Random Walk Model - Terrible sampling but realistic inference?

Really good suggestion, makes a lot of sense thank you! I ended up getting a better fit by changing to a GRW, as well as switching from a multivariate to just a no pooling Gaussian random walk and adding an AR1 term. Here’s the model

with pm.Model() as m2c:

# latent variables
team_bias = pm.GaussianRandomWalk('team_bias', sigma=1, shape=(len(np.unique(t)), len(team_dct)), )

mu_form = pm.Normal('mu_form', 0,0.5)
team_form = pm.AR1('team_form', k=mu_form, tau_e=0.1, shape=(len(np.unique(t)), len(team_dct)), )

# home team advantage
mu_home = pm.Normal('mu_home', 0.3, 0.4)
home = pm.Normal('home', mu_home,0.5, shape=len(team_dct))

# prior
sigma_y = pm.HalfNormal('sigma_y', 0.1) # match variance
ability = pm.Deterministic('ability', team_bias + team_form )

mu_match = home[team1_] + ability[t, team1_] - ability[t, team2_]
y = pm.Normal('y', mu=mu_match, sd=sigma_y, observed = result)
trace2c = pm.sample(1000,  tune=1000, return_inferencedata=True)
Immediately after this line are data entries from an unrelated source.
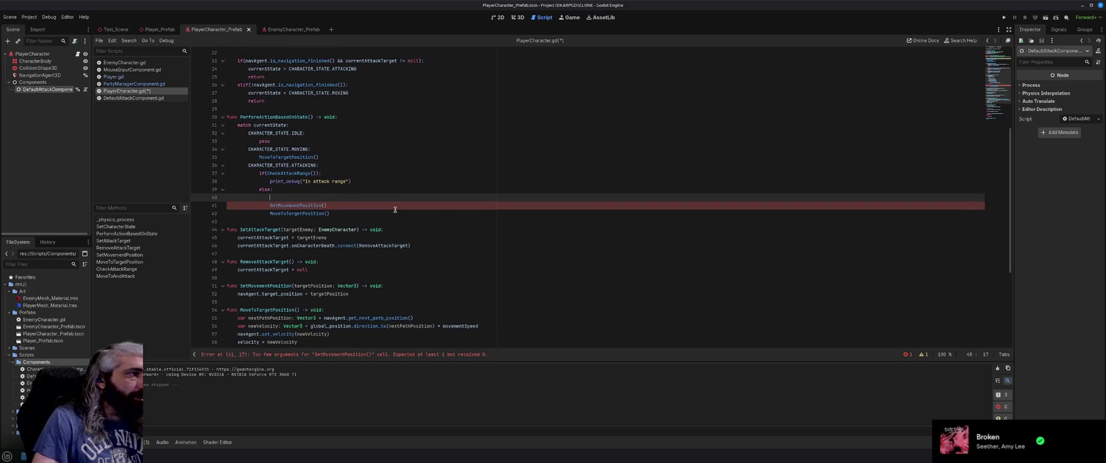
scroll(395, 209, down, 2)
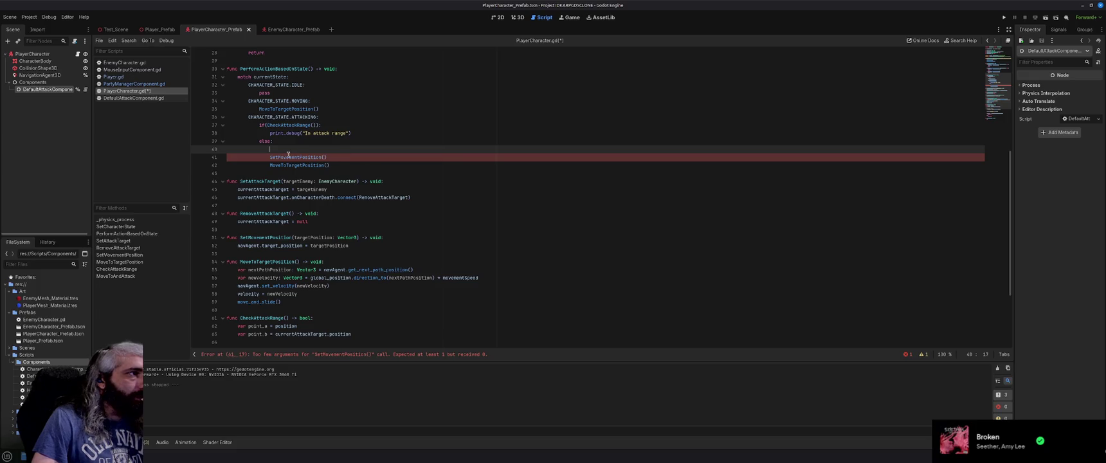
scroll(328, 209, up, 9)
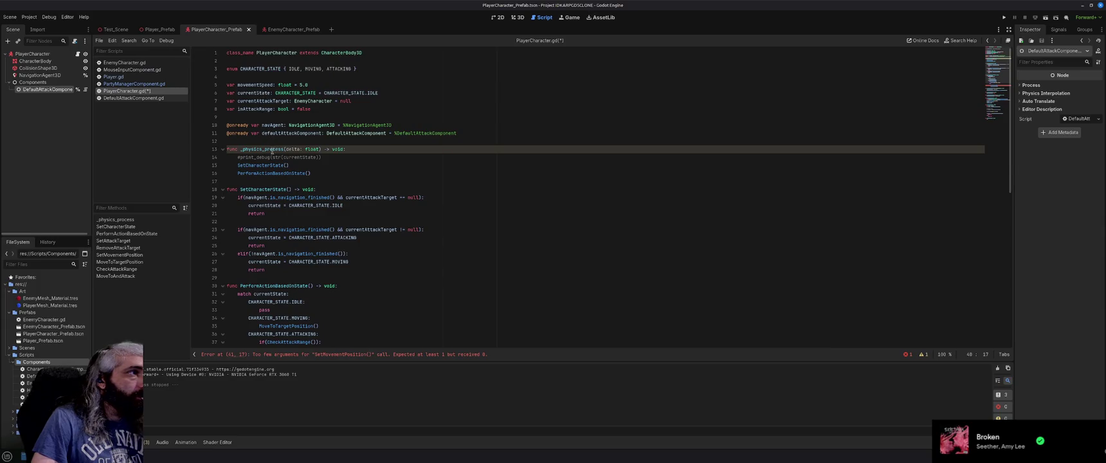
scroll(283, 200, down, 3)
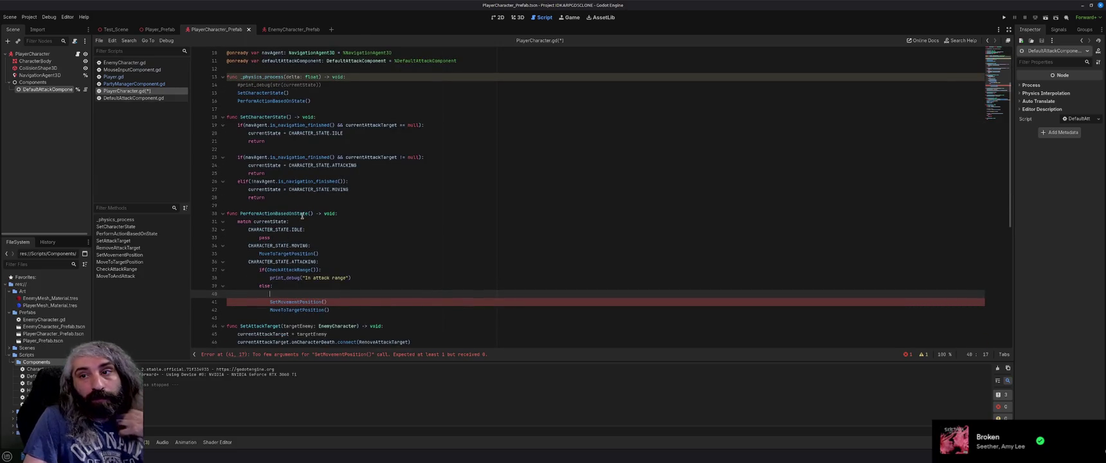
scroll(302, 216, down, 4)
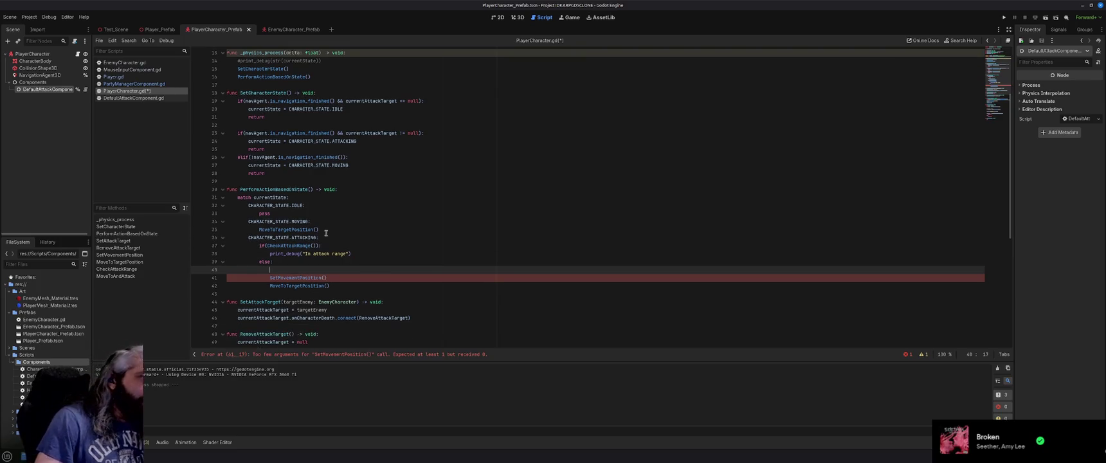
scroll(327, 233, down, 4)
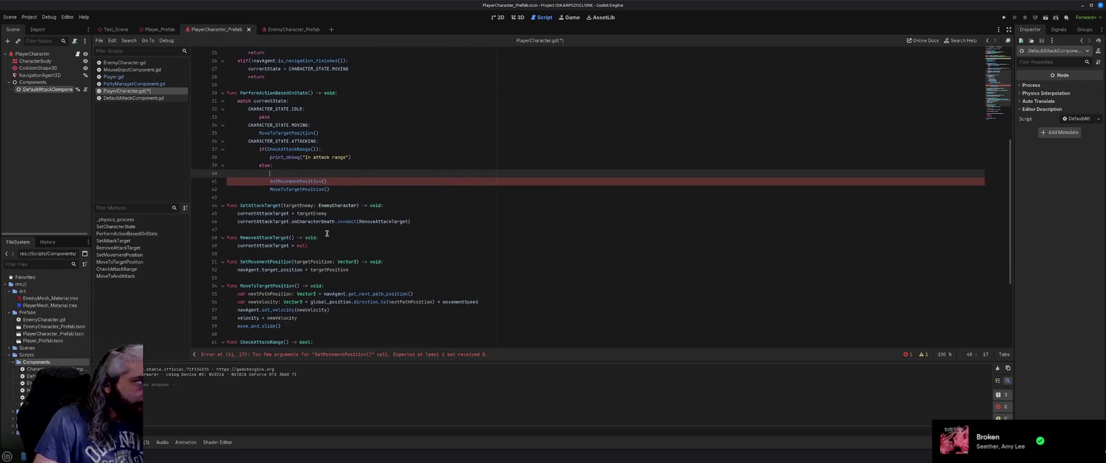
scroll(327, 234, down, 2)
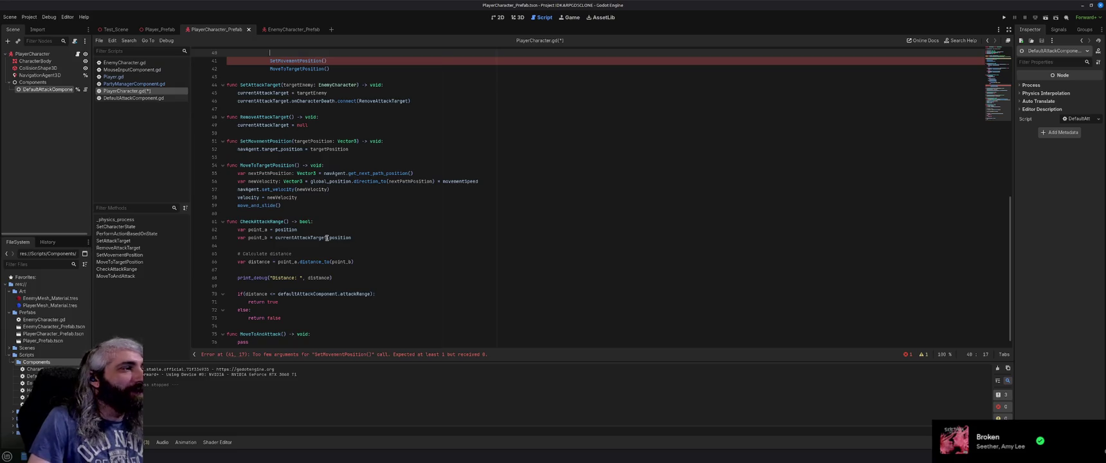
scroll(327, 238, down, 1)
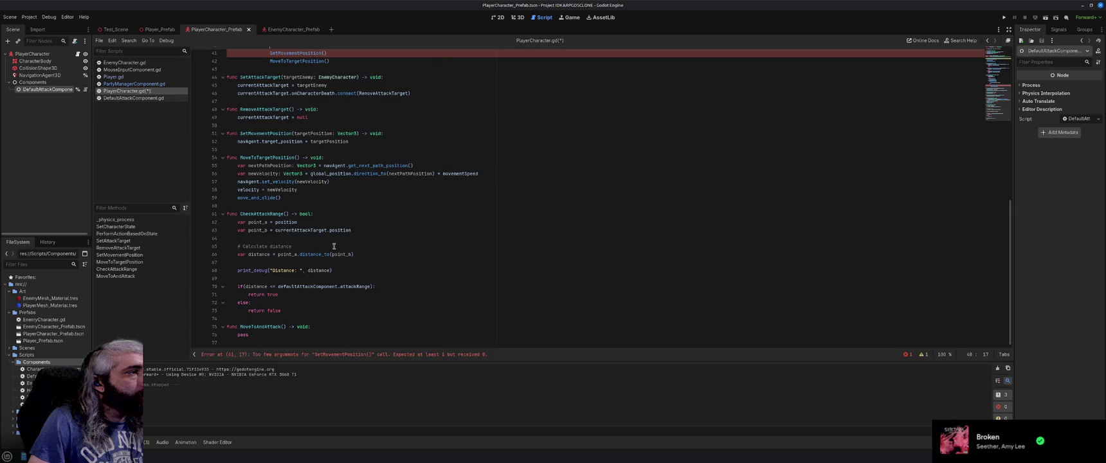
scroll(333, 247, up, 4)
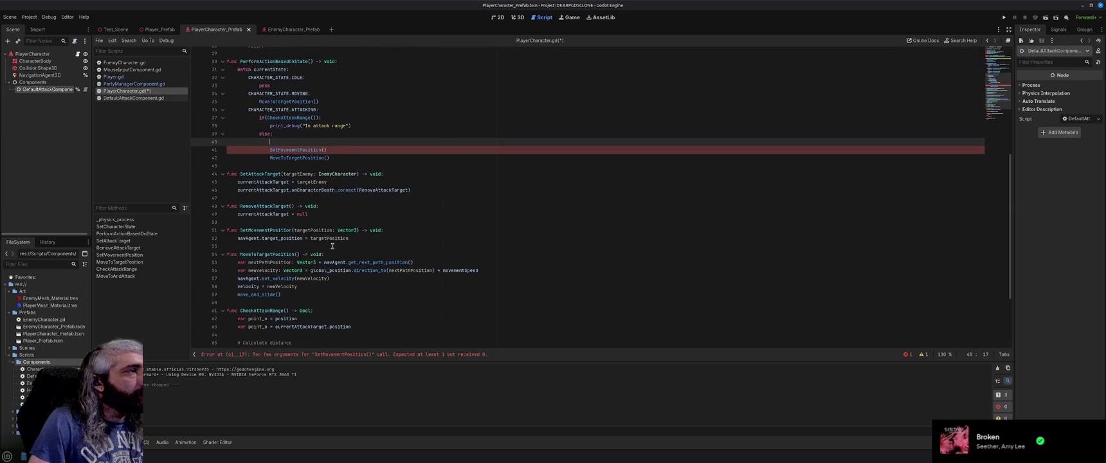
scroll(333, 246, up, 9)
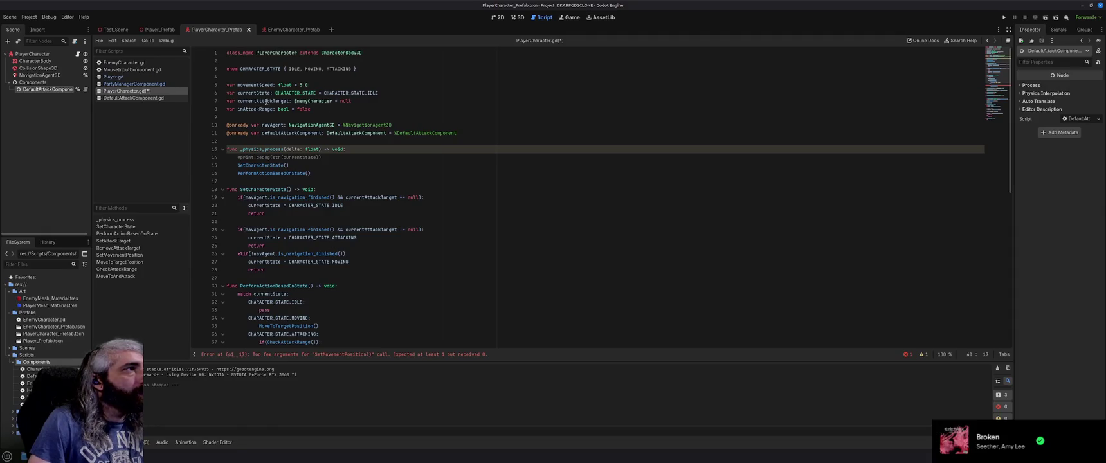
scroll(385, 243, down, 4)
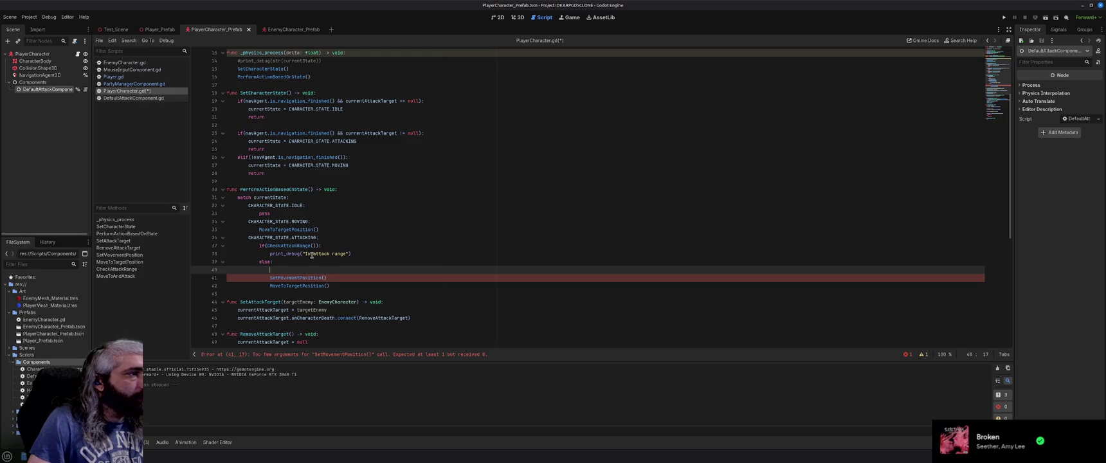
scroll(341, 267, down, 1)
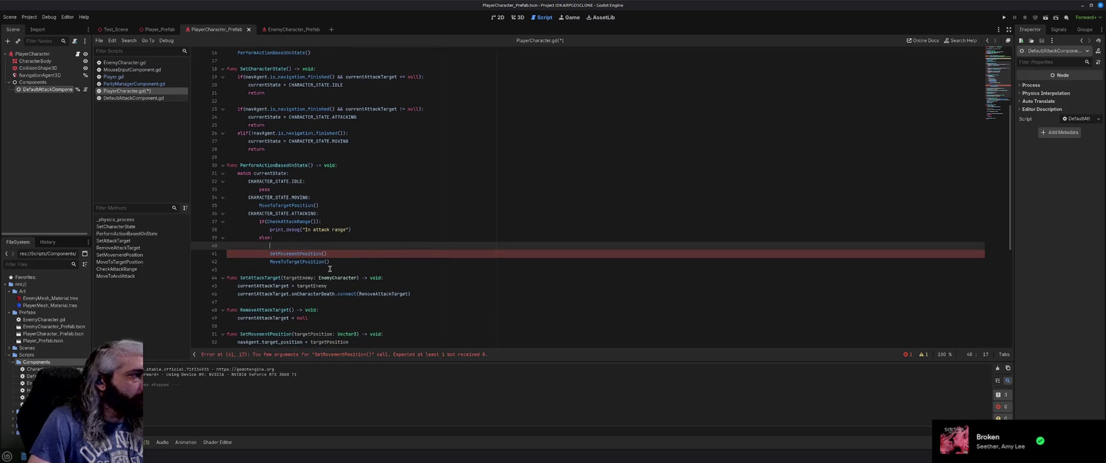
scroll(330, 268, down, 1)
scroll(330, 269, down, 2)
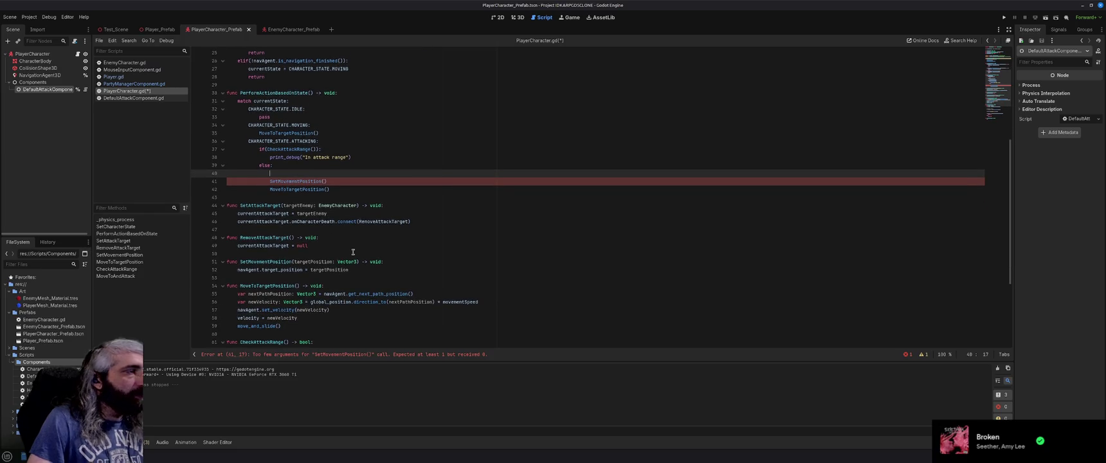
text(var)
Two issues I’m running into:

  1. I can’t figure out why having both a RW and an AR1 process lead to the best model. Is that weird theoretically?
  2. Is there a clever way I can add a prior that limits extreme match results and add more weight to predictions around 0? Example of why my current model is problematic below

I don’t think it makes much sense that the probability of Milan scoring 4+ more goals over Parma is the same probability as them drawing or losing.